**EXERCISE GOAL**
Leave the pictures out and repeat the rest of the data below exactly.
Segment Start: DATA LISTING
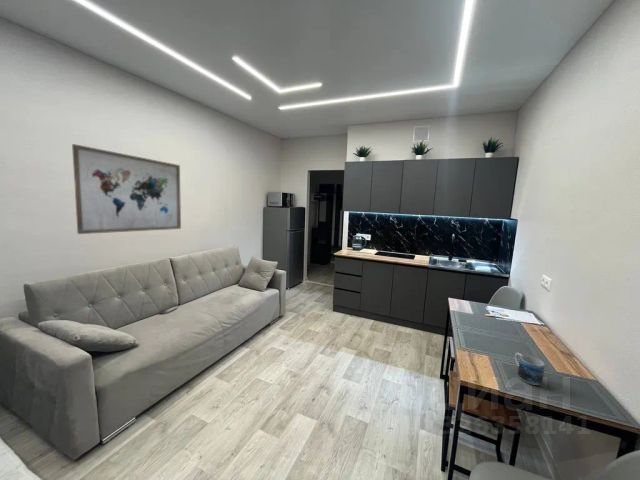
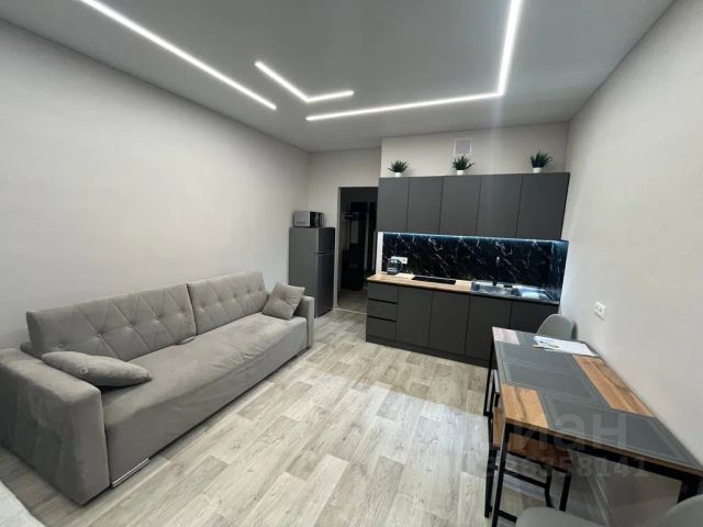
- mug [514,352,546,386]
- wall art [71,143,182,235]
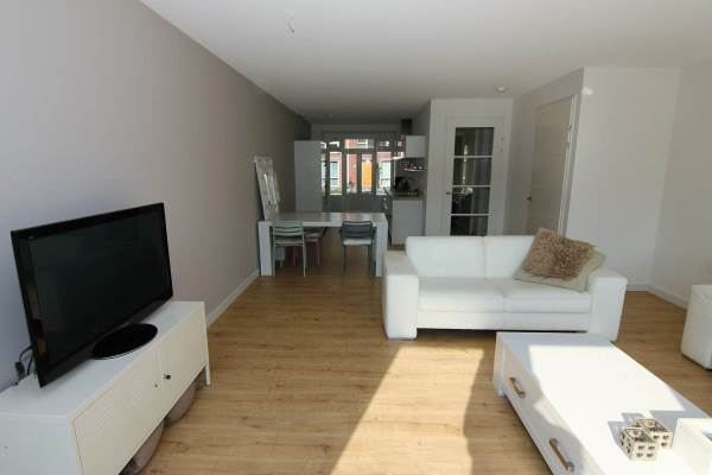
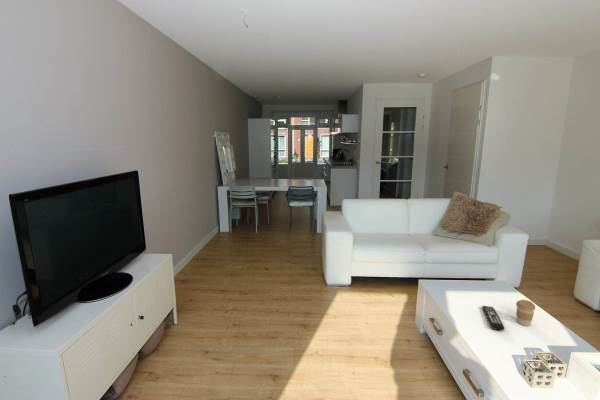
+ remote control [481,305,506,331]
+ coffee cup [515,299,536,327]
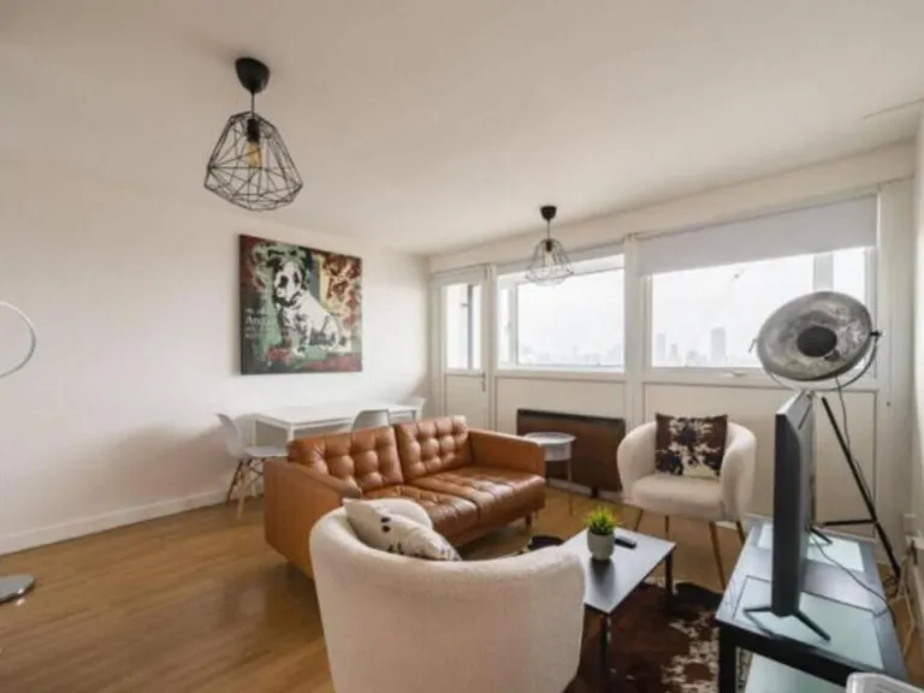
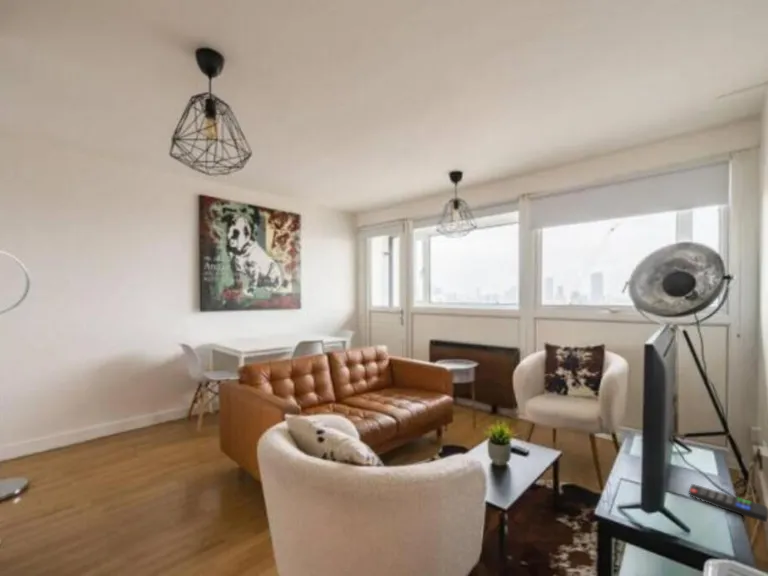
+ remote control [688,483,768,523]
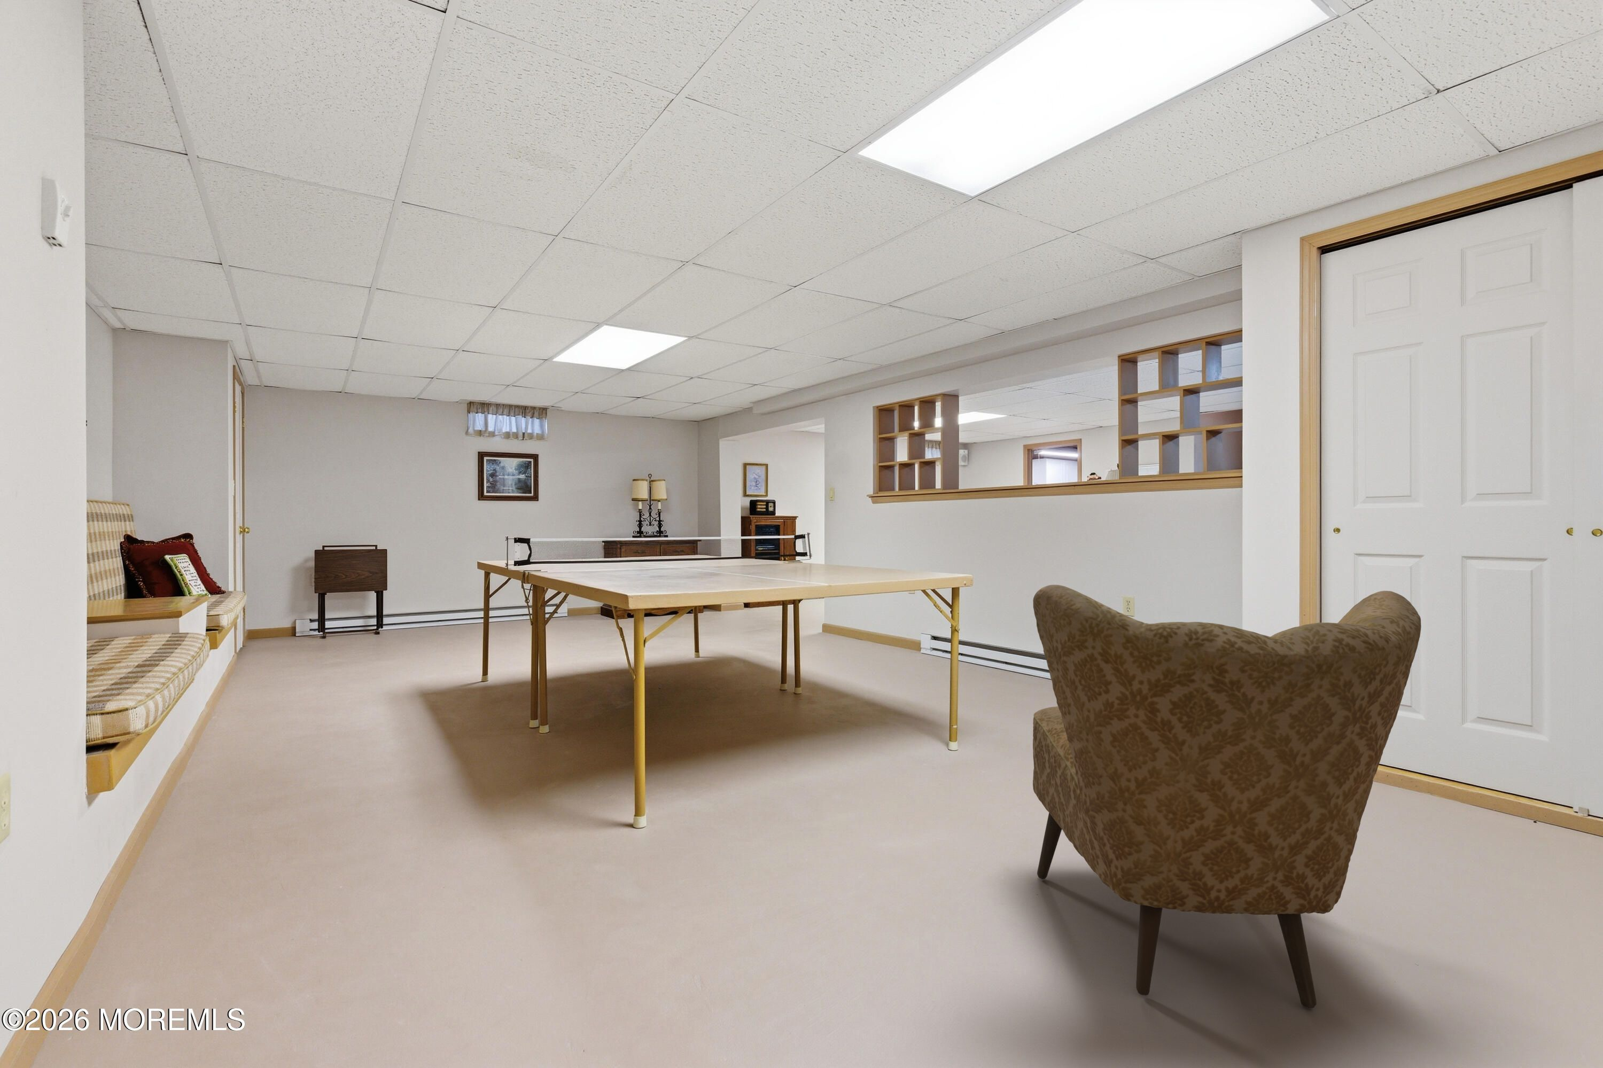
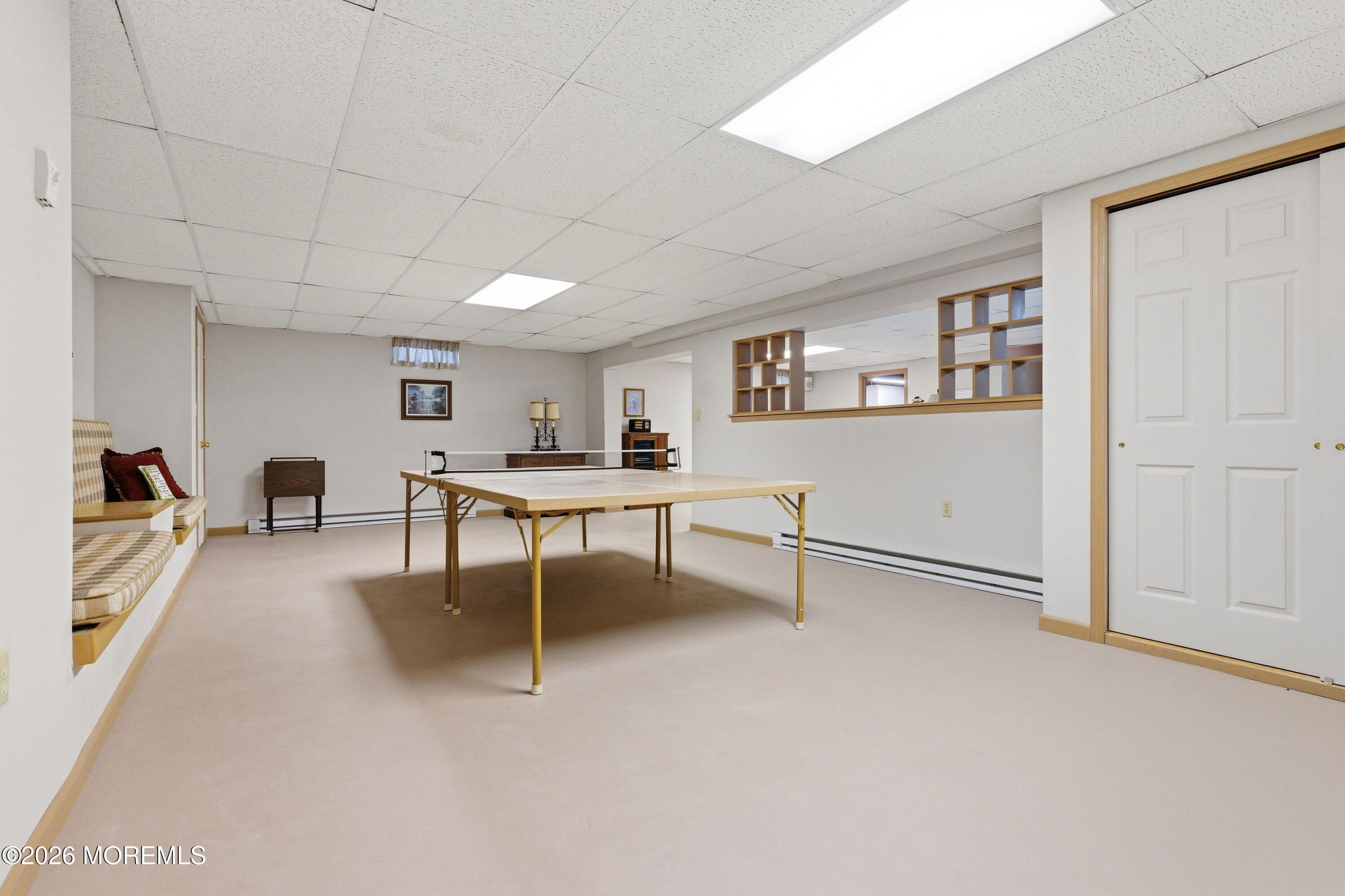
- armchair [1032,584,1422,1010]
Segment End: DATA LISTING
**WRITTEN RESPONSE**
- mug [514,352,546,386]
- wall art [71,143,182,235]
+ remote control [481,305,506,331]
+ coffee cup [515,299,536,327]
+ remote control [688,483,768,523]
- armchair [1032,584,1422,1010]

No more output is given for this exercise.